Metasurfaces have gradually represented powerful abilities to manipulate the amplitude, phase, polarization as well as orbital angular momentum of output light with subwavelength resolution. Due to the subwavelength pixel size, the reconstructed images of metasurface holography can obtain higher resolution and large field of view compare to traditional holography based on spatial light modulator. Meanwhile, the unwanted diffraction orders can also be eliminated.
Benefiting from the powerful multi-dimensional light field manipulation ability provided by the metasurfaces, multiple independent holograms can be encoded into single metasurface and enhance the information capabilities successfully. Besides, the metasurface holographic imaging method also paves the way to realize beam shaping in miniaturized optical systems. Therefore, metasurface holography is of the great research value.
With the development of quantum information, it is a natural idea to apply the metasurface holography technology to the compact quantum information systems. The single photon light source, as a typical quantum light source, has a special property: wave-particle duality. The spatial distribution of single-photon wave packets could be described by the quantum wave function. When quantum observation is performed on a single photon, the quantum wave function will collapse to a certain eigenstate.
Most of the current research on metasurface holography imaging are realized under laser illmumination. However, acquiring holographic images with single-photon light source illumination has not been realized. In addition, how wave-particle duality is reflected in the interaction of single photon with the metasurface also needs to be further investigated.
To solve the above problems.
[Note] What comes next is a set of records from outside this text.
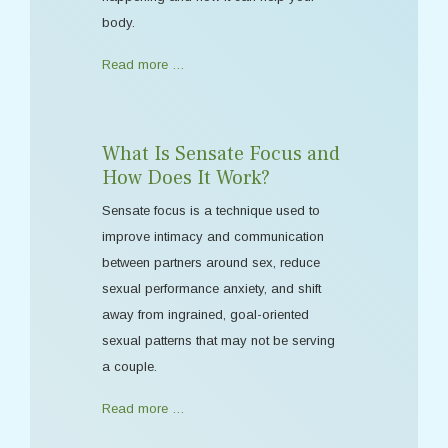
body.
Read more …
What Is Sensate Focus and
How Does It Work?
Sensate focus is a technique used to
improve intimacy and communication
between partners around sex, reduce
sexual performance anxiety, and shift
away from ingrained, goal-oriented
sexual patterns that may not be serving
a couple.
Read more …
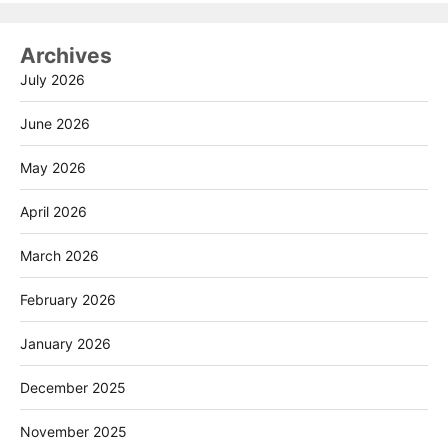
Archives
July 2026
June 2026
May 2026
April 2026
March 2026
February 2026
January 2026
December 2025
November 2025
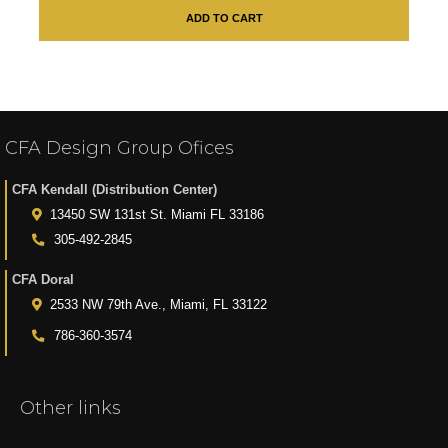
ADD TO CART
CFA Design Group Ofices
CFA Kendall (Distribution Center)
13450 SW 131st St. Miami FL 33186
305-492-2845
CFA Doral
2533 NW 79th Ave., Miami, FL 33122
786-360-3574
Other links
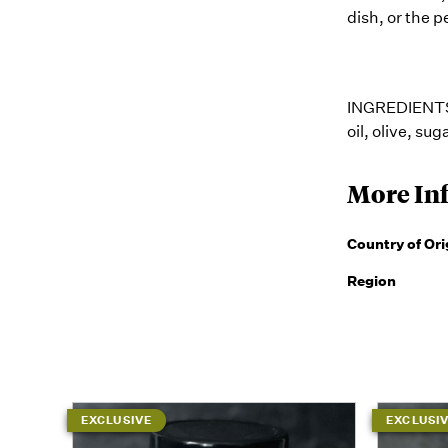
dish, or the p
INGREDIENTS: 
oil, olive, sug
More In
Country of Ori
Region
EXCLUSIVE
EXCLUSI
The research group led by Prof. An-Ning Zhang cooperated with Prof. Ling-Ling Huang from the Beijing Institute of Technology. They worked together to reduce the loss of quantum light source by optimizing the experimental light path and using quantum state modulation theory to realize metasurface holography based on quantum light source. The relevant research results are published in Photonics Research, Volume. 10, Issue 11, 2022 (Jia-Zhi Yang, Rui-Zhe Zhao, Zhe Meng, Jian Li, Qing-Yuan Wu, Ling-Ling Huang, An-Ning Zhang. Quantum metasurface holography[J]. Photonics Research, 2022, 10(11): 2607).
Based on a modified Gerchberg–Saxton algorithm, multiple holograms with quantified phase relations are generated and encoded into different polarization channels of single metasurface. The reconstructed holographic images are successfully obtained under laser illumination firstly. Then a metasurface holographic experimental device under quantum light source illumination as well as raster scan detection is built, as shown in Fig. 1.
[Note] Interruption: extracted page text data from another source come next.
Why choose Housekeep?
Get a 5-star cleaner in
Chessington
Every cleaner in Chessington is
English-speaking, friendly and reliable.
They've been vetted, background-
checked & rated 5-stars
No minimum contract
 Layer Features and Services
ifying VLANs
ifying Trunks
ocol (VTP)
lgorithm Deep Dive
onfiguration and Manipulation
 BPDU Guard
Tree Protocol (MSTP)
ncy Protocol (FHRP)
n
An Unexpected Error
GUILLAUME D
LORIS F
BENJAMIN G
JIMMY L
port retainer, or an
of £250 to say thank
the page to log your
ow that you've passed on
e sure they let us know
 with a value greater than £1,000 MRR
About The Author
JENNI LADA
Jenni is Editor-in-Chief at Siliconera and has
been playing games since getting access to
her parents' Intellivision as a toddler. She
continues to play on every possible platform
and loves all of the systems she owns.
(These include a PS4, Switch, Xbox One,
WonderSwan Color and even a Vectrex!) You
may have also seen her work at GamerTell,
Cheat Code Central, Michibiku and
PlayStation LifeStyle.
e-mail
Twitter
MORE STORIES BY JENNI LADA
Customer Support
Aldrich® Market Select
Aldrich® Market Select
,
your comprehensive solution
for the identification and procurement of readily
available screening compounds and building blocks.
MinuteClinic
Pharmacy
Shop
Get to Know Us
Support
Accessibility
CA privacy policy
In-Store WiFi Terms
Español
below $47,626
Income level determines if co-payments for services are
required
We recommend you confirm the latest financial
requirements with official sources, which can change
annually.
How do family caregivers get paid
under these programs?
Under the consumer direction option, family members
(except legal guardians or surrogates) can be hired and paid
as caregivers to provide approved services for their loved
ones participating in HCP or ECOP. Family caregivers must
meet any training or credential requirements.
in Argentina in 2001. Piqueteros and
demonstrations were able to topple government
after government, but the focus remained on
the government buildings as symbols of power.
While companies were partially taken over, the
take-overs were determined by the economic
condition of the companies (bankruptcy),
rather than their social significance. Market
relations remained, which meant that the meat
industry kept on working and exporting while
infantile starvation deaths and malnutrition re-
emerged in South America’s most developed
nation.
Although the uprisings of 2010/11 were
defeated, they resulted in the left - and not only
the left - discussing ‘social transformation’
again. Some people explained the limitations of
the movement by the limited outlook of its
The quantum light source used in this work is heralded single photon source. One signal photon is used to predict the existence of another idle photon and can be detected by a detector. In addition, we employ another detector to monitor the photon count rate reflected by the polarization beam splitter before the metasurface. By adjusting the reflected photon count rate to the minimum, we achieved high photon utilization.
Fig. 1. Metasurface holographic experimental setup using quantum light source and raster scan.
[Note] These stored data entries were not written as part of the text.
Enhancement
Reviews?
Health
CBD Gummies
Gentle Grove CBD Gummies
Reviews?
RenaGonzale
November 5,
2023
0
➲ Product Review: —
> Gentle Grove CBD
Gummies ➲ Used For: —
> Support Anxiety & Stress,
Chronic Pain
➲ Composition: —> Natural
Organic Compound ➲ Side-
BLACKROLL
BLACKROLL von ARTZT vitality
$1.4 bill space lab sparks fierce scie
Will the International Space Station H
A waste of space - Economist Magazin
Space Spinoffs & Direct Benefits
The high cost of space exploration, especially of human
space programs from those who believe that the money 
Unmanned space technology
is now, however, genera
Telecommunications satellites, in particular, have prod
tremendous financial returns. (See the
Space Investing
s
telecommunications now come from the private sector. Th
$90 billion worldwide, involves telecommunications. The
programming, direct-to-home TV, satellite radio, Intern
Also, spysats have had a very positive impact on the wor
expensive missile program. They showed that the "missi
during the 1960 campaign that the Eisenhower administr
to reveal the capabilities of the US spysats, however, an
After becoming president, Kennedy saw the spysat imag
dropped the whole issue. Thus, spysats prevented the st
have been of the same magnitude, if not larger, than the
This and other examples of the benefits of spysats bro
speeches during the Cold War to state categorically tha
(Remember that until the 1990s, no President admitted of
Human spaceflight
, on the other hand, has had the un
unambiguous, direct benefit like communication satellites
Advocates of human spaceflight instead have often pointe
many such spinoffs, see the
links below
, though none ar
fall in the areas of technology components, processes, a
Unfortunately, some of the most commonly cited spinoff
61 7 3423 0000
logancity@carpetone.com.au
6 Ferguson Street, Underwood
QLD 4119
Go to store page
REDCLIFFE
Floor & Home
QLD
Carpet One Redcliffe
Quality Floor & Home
By controlling the polarization states of input and output, the reconstructions of images in different areas can be realized, and the results are shown in Fig. 2. For a single photon, its propagation satisfies the description of the quantum wave function. The choice of the input and output polarization state is to project the quantum wave function to a specific measurement basis. As a result, the quantum state will collapse. It will cause a change in the quantum wave function of the single photon, not just a strength reduction.
As shown in Fig. 2, the reconstructed images under quantum light source are basically consistent with the results under laser illumination. This result shows that the quantum light will interact with the entire metasurface sample when passing through it. In other words, a single photon will be modulated by the entire metasurface sample. This phenomenon satisfies the description of quantum wave function, indicating that quantum wave function can be modulated by subwavelength structure. This conclusion will effectively expand the application of metasurface in quantum control.
Fig. 2. Imaging results. The first line is the simulation result, the second line is the result of laser illumination and CCD imaging, and the third line is the result of quantum light source illumination and raster scan imaging.
Professor Ling-Ling Huang believes that the use of quantum light sources in metasurface computer-generated holography is of great significance to metasurfaces fields and quantum imaging fields. Metasurface has attracted much attention in recent years due to its special subwavelength structure and light field manipulation ability. Quantum light sources have also received more and more attention with the development of quantum technology. Combining quantum light sources and metasurface holography will expand the application field of quantum light sources, and is expected to provide new ideas and visions for the design of metasurface.